Tak ayal, ketimpangan yang terjadi semakin terlihat jelas ketika kita menggunakan kesenjangan yang semakin menganga ini sebagai bukti bahwa kekayaan di Indonesia tidak terdistribusi dengan merata. Ketika rakyat biasa semakin sulit memenuhi kebutuhan hidup sehari-hari, segelintir elit terus menumpuk kekayaan. Pertumbuhan ekonomi yang terus digembar-gemborkan seakan menjadi angin segar bagi mereka yang berada di puncak piramida ekonomi, tetapi menjadi badai bagi mereka yang berada di dasar. Hal ini tentu menimbulkan pertanyaan besar: Apakah hanya para konglomerat yang semakin kaya, sementara masyarakat luas semakin tertinggal?
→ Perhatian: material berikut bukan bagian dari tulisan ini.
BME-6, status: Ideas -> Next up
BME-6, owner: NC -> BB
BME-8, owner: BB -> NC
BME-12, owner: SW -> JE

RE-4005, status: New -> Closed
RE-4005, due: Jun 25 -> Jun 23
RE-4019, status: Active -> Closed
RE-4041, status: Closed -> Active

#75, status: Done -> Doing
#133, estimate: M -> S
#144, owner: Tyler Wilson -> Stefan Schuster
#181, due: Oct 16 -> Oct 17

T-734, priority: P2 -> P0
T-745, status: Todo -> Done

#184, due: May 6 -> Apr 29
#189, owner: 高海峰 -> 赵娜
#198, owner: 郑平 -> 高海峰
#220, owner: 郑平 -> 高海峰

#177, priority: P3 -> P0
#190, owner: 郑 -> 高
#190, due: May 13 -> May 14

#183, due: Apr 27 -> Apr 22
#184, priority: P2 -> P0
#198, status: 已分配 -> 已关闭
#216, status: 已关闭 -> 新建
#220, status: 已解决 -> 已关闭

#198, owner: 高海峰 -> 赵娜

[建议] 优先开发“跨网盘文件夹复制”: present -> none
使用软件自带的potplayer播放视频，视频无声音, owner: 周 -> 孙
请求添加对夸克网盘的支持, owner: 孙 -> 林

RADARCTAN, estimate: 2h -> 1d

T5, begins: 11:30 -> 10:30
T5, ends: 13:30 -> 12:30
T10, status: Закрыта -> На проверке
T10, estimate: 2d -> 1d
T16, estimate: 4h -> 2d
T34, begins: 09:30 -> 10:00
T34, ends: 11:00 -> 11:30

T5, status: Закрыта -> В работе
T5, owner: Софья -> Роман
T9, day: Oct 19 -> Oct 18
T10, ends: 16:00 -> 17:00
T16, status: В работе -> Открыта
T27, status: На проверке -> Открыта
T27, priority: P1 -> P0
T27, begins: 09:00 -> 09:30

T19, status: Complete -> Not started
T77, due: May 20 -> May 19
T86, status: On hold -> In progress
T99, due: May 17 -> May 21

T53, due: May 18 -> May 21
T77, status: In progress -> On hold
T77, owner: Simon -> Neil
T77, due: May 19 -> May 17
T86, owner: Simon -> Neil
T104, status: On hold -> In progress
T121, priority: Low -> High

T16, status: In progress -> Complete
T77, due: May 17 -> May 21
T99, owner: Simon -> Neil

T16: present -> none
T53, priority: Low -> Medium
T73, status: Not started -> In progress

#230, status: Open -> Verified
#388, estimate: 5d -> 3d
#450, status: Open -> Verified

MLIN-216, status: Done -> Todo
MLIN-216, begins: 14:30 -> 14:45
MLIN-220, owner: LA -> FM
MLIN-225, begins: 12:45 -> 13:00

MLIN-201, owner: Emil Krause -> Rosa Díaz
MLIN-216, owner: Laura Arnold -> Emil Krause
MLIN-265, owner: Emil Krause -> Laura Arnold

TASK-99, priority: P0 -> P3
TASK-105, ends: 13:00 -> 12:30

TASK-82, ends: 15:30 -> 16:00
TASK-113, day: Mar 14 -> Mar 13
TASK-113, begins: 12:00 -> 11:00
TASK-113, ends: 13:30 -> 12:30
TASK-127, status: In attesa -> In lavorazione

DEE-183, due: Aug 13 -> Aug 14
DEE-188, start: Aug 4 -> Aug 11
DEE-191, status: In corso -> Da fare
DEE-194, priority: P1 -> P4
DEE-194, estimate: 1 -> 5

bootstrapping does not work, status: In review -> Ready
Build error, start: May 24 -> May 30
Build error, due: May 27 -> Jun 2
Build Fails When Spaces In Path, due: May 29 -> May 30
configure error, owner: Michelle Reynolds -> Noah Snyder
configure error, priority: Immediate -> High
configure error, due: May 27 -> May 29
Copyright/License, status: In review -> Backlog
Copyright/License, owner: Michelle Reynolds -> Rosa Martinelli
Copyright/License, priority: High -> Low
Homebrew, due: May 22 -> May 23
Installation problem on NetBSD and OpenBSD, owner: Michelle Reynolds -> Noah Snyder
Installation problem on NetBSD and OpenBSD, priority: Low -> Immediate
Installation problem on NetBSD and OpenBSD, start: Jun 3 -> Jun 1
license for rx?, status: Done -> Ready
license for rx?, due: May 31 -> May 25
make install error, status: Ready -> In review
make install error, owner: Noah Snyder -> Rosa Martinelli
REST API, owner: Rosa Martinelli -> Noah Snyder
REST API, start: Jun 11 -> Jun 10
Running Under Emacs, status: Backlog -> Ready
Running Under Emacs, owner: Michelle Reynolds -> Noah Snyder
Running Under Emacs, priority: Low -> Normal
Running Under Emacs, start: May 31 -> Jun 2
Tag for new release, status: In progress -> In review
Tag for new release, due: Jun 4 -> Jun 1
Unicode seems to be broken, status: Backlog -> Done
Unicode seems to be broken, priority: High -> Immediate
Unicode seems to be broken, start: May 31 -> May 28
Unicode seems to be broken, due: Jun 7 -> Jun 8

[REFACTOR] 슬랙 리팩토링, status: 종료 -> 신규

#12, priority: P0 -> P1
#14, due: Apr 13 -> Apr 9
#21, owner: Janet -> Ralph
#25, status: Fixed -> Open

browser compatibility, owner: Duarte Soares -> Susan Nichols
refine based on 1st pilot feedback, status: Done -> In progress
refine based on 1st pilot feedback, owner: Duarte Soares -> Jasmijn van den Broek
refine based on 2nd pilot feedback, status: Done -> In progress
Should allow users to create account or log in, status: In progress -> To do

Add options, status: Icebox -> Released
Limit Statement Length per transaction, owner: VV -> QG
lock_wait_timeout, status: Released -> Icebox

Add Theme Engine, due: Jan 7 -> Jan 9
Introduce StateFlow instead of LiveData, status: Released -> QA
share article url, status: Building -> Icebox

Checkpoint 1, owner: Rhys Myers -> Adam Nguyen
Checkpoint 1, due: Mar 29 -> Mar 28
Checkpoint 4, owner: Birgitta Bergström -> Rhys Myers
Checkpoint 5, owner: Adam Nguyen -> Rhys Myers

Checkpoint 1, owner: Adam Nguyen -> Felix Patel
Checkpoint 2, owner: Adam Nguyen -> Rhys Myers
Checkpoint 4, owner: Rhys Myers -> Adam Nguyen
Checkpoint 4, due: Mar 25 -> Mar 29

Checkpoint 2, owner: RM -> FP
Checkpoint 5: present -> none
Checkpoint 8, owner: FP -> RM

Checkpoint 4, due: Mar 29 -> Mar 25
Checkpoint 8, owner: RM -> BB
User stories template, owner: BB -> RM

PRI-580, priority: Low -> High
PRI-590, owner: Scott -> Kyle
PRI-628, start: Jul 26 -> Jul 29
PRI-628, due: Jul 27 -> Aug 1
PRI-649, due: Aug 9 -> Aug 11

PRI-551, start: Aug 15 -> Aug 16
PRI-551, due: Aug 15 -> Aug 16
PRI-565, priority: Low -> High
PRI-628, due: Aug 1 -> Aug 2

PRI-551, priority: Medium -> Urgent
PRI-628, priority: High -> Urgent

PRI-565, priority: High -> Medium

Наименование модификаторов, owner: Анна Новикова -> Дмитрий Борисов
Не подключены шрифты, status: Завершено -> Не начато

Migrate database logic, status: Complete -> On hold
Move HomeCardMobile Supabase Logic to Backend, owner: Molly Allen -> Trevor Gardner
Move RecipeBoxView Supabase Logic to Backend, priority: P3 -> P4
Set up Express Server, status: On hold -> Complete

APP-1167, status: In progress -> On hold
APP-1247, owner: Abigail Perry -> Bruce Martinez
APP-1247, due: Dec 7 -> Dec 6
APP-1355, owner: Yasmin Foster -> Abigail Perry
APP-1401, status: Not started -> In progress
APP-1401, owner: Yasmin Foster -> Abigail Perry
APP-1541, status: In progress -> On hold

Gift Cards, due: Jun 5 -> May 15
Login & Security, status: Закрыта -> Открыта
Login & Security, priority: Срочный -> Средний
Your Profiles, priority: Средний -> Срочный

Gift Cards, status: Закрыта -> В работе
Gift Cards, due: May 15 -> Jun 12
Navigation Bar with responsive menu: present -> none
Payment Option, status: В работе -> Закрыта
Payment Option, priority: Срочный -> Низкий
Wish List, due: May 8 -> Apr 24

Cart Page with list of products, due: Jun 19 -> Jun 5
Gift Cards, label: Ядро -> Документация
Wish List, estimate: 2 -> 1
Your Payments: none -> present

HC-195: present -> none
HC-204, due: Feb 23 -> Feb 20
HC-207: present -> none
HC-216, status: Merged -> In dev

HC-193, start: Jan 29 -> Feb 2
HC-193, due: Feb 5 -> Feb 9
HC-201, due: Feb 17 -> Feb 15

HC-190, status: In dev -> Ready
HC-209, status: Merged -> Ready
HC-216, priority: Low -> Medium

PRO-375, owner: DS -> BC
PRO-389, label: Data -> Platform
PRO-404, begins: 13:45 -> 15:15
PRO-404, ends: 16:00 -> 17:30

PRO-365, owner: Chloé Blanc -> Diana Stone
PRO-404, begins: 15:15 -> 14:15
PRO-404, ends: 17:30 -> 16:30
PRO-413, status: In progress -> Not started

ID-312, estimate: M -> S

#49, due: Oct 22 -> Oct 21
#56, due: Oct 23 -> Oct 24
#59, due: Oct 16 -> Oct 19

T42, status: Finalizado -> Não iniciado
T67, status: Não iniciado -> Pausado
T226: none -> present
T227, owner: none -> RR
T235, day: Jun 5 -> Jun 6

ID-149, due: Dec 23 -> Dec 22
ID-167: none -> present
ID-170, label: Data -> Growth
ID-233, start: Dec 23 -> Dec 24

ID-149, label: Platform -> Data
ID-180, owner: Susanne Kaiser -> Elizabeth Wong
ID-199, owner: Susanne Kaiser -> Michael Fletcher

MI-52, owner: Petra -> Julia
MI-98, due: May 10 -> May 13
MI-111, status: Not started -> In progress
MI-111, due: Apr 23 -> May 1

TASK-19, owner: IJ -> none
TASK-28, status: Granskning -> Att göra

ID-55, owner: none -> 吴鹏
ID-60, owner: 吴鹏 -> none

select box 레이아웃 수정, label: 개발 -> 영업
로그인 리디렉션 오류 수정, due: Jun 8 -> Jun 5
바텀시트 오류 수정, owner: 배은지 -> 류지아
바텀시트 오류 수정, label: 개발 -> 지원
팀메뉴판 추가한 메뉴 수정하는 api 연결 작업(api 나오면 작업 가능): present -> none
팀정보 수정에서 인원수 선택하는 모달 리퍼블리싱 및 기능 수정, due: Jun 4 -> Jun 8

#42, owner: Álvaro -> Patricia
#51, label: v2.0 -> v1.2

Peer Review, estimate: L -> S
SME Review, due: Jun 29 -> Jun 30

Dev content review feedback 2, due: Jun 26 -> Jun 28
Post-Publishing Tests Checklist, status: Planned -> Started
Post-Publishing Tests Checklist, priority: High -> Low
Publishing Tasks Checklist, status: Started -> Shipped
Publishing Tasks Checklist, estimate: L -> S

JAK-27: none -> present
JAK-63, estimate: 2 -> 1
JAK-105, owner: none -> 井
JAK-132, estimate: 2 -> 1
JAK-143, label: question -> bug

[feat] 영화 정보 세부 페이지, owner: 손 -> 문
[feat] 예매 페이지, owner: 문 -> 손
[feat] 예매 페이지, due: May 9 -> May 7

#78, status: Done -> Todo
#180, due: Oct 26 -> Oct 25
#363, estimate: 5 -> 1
Realitas ini menggambarkan bahwa pertumbuhan ekonomi tidak selalu berarti kemakmuran bagi semua. Ketika ketimpangan semakin melebar, stabilitas sosial dan politik pun menjadi taruhan. Pengalaman negara-negara lain seperti Chili menunjukkan bahwa ketimpangan yang terus dibiarkan dapat memicu gejolak sosial yang serius. Demonstrasi besar yang terjadi di Chili pada tahun 2019 adalah bukti bahwa ketimpangan ekonomi dapat memaksa perubahan politik secara tiba-tiba.
Ironisnya, pemerintah tampak lebih sibuk mengurus infrastruktur fisik daripada mengatasi persoalan ketimpangan yang semakin akut. Sumber daya manusia yang seharusnya menjadi fokus utama dalam menghadapi era otomatisasi dan kecerdasan buatan malah terbengkalai. Ketika pekerjaan manusia semakin digantikan oleh teknologi, pekerja yang tidak siap akan terlempar dari lapangan kerja, dan mereka yang terdampak justru berasal dari kelas menengah ke bawah.
Masyarakat harus mulai mempertanyakan ke mana arah pembangunan ekonomi Indonesia? Apakah ini benar-benar untuk kemakmuran bersama, atau sekadar memperkaya segelintir pihak? MPI yang terus meningkat adalah sinyal bahwa redistribusi kekayaan di Indonesia masih jauh dari kata adil. Para konglomerat semakin kokoh, sementara masyarakat luas terpaksa bertahan hidup di tengah tekanan ekonomi yang makin besar.
Solusi untuk mengatasi ketimpangan ini tentu tidak mudah. Namun, langkah pertama yang perlu dilakukan adalah memastikan bahwa kebijakan ekonomi yang diambil tidak hanya menguntungkan segelintir elit. Pemerintah harus hadir dengan kebijakan yang benar-benar berpihak pada rakyat, bukan hanya kepada mereka yang memiliki akses terhadap modal besar. Pajak yang lebih progresif terhadap kekayaan konglomerat bisa menjadi salah satu solusi.
Selain itu, pemerintah perlu fokus pada peningkatan pendidikan dan keterampilan tenaga kerja untuk menghadapi era otomatisasi dan teknologi yang semakin dominan, bukan justru menaikkan tarif PPN menjadi 12%.
Di sisi lain, konglomerat yang selama ini menikmati keuntungan dari pertumbuhan ekonomi harus turut serta dalam upaya mengatasi ketimpangan. Mereka harus berkontribusi lebih besar melalui pajak yang adil dan mendukung program-program sosial yang dapat meningkatkan kesejahteraan masyarakat luas. Jika tidak, Indonesia akan terus terperangkap dalam siklus ketimpangan yang semakin merusak tatanan sosial dan politik.
Pada akhirnya, pertumbuhan ekonomi sebesar 8 persen mungkin saja tercapai, tetapi pertanyaannya tetap: siapa yang akan menikmati hasil dari pertumbuhan tersebut? Jika tidak ada perubahan signifikan dalam kebijakan ekonomi yang lebih inklusif, maka pertumbuhan yang ada hanya akan memperkaya segelintir orang, sementara mayoritas masyarakat terus terpuruk dalam kesulitan ekonomi.
Sebagai catatan untuk pemerintahan yang akan dipimpin Presiden Prabowo ke depan, ketimpangan yang semakin parah bukanlah tanda kemajuan, melainkan sinyal bahaya bahwa kita sedang menuju arah yang salah. Jika kita terus membiarkan ketimpangan ini berkembang tanpa kontrol, bukan tidak mungkin kita akan menghadapi gejolak sosial yang lebih besar di masa depan.